As a radio fiend growing up with a meager allowance, I often was too broke to buy the full album that could be easily be filled with duds, so I often opted for the single. Usually available from major-label releases, sometimes obscure singles could be found from independent labels promoting my favorite hip-hop fare of the week. I devoured the tapes and cherished the instrumentals with hopes I could use them one day when I hosted a radio show or became a big-name producer.
So here I am now, a college-radio DJ and editor of a music magazine, which means I can usually get whatever music I want or need with very little effort.
However, there are times when I am dying to hear that one song that has been running around in my head throughout my daily power lecture. If only Discount Records or the Exclusive Company still carried singles. If only.

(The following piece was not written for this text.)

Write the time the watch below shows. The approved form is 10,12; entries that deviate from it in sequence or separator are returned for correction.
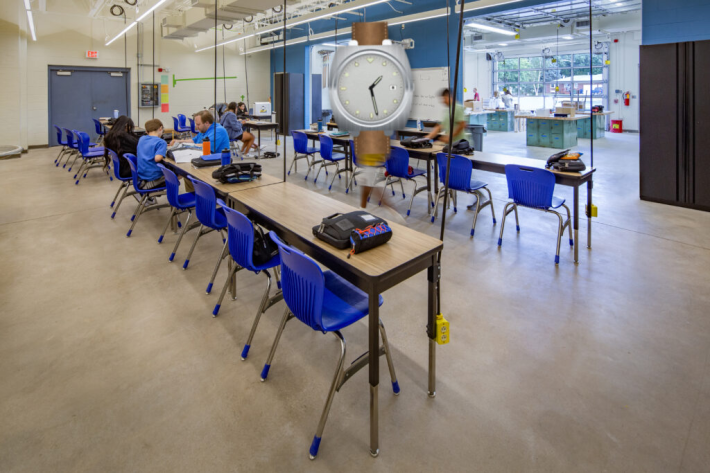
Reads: 1,28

Now, in the post-Napster era, the music industry and its henchman, the Recording Industry Association of American (RIAA), are out to implement a Marshall Plan-like initiative that would clean up the damage the facist regime that was Sean Fanning and his crude computer program, that blessed us loyal music fans with near-free music for a glorious nine months. That was the shock that shook the music world: An opportunity to stick it to the man with a DSL connection and a laptop. Poor students who had grown up with the commercial single could now download as many as they wanted at virtually no cost.
Napster came at the same time as the diminishing presence of commercial singles and an increase in demand. The average price of a CD was soaring to new heights and there was a fair amount of decent pop music on the market, causing fans to find an alternative. Labels now have simply stopped releasing commercial singles and thus probably shot themselves in the foot.
In an attempt to recoup their supposed “losses” over the last couple of years (statistics show that album sales have actually increased since the inception of Napster and other file-sharing websites), the bright lights that bring us music want to implement a system in which we, the consumers, must download and rent a song for a month, then buy it. I think the lease on my parents’ new Toyota is a better deal than that.
Imagine not listening to a song for a little while, then forgetting about it, then being inspired to listen to it again. You go to your computer and find that it is not there, like an old e-mail that has been deleted or lost in cyberspace. In fact, you may even have to buy a monthly package. Who were the marketing geniuses that came up with this one?
So here the music industry is at a fork in the road: Either figure out a way to make music more affordable and appease its customers or try to keep up with and try to stop the more computer-savvy renegades that are out to screw the industry. The recording industry is in a recession that hasn’t hit other forms of entertainment so hard, and now it must decide what it wants to do.
I’ll tell the industry one thing, though: Eliminating singles just sent me and an entire nation of music fans to our computers in search of that hot new song.